Understand common real estate terminology

The preamble to the Realtor Code of Ethics starts simply but powerfully with, “Under all is the land.” From there, real estate can get complicated and confusing. Here's a primer on some of the most commonly confused real estate terms:

Deed vs. title

On the most basic level, a deed is a piece of paper and a title is not. There are several types of deeds (quitclaim, warranty, etc.) that I won't delve into here. Each, in some form, transfers ownership of real estate from one party to another. Deeds typically include the grantor (seller) and grantee (buyer), a description of the property and a signature delivered to the grantee by the grantor (usually at a closing). The executed and delivered deed then becomes part of the chain of title. This is simply a chronological history of ownership. Mortgages and liens on a property might follow. A title search is customary to most real estate transactions and includes a study of public records. Ideally, the search will conclude that an owner has “free and clear” title (no outstanding loans, liens, etc.), which enables them to transfer ownership via a new deed or clearable title once the liens are paid off.

Right-of-way vs. easement

These terms get crossed-up all the time. A right-of-way is a type of easement. As the name implies, it gives one owner a right to make way over another owner's property. It comes in many shapes, sizes and purposes. Commercially, I often see a right-of-way established for vehicular traffic flows and for utility access. But, it is important to understand that not all easements are considered a right-of-way or will even apply to what you would typically consider real estate. Air and light easements, for example, can restrict abutting land owners from building something that would obstruct natural light and/or air.
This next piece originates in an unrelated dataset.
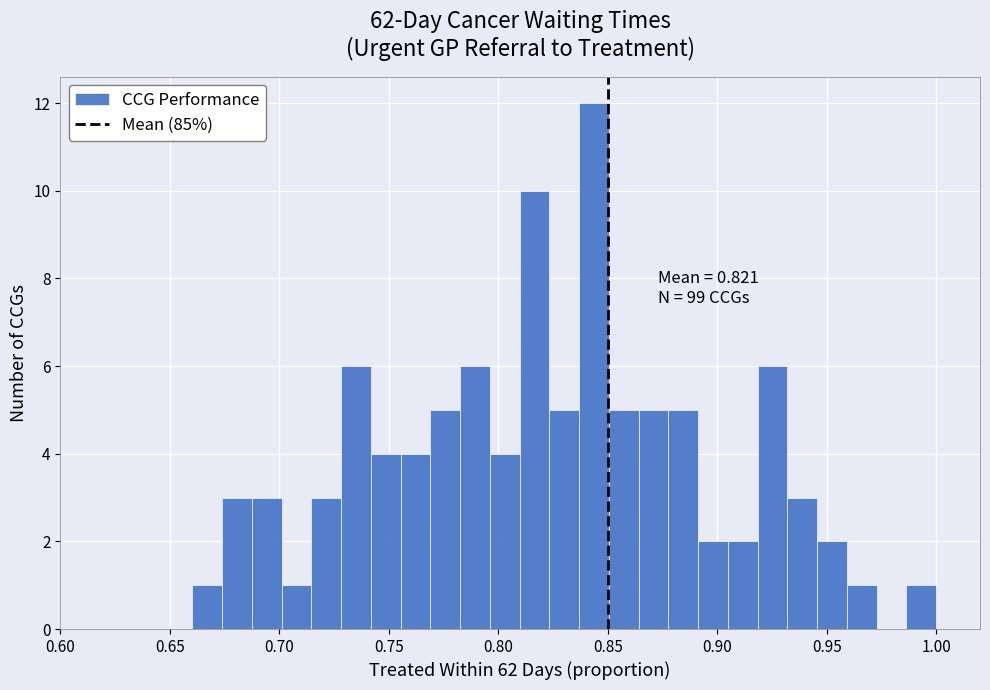

Around what value on the x-axis is the tallest bar? Give the approximate position of its centre, as read against the axis.

0.845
Appraised value vs. assessed value

Every piece of real estate on a municipal tax roll has an assessed value that the town or city calculates via an internal valuation process. The higher your building is valued, the higher your taxes will be. However, it is reasonable to scrutinize the value in a down market because it is possible the assessed value is an inflated number assigned during a market peak. You can challenge an assessed value and request a tax abatement by presenting proof of current market value with an appraisal. The appraised value is conducted by an independent third party and, in theory, will give you the most accurate and timely valuation of your property.

CAM vs. Triple Net

CAMs are mistakenly called Triple Nets and vice-versa in the commercial leasing world. CAM (Common Area Maintenance) fees are a part of your Triple Net expenses, along with real estate taxes and property insurance. Those CAMs are where you will see expenses for landscaping, snow removal, accounting/legal expenses, repairs and maintenance, security and janitorial services. Triple Net expenses vary from building to building but, on average, they will range from $3-$5 per square foot (industrial buildings can be as low as $1 per square foot and Class-A office buildings can be as high as $6 per square foot).

Cap rate vs. IRR

The capitalization rate on a property serves as a snapshot of a given market and sector to help gauge value based on the net income the subject property produces. Brokers and market professionals assign the cap rate based on things like location, lease lengths, credit worthiness of the tenants, etc. The cap rate is determined independently of who the buyer is, how much a deal is leveraged and financing terms. The Internal Rate-of-Return (IRR) is a much more thorough financial tool that takes into account acquisition costs, annual debt, overall income and expenses, increasing rental streams and more. It will calculate what each dollar invested will earn over a given period.

Land is under all of us and supports one of man's most basic needs — shelter. Society introduced many important laws that govern our land and real estate transactions. Basic knowledge of these terms is easily attainable. For a more in-depth understanding, it's best to consult a real estate professional.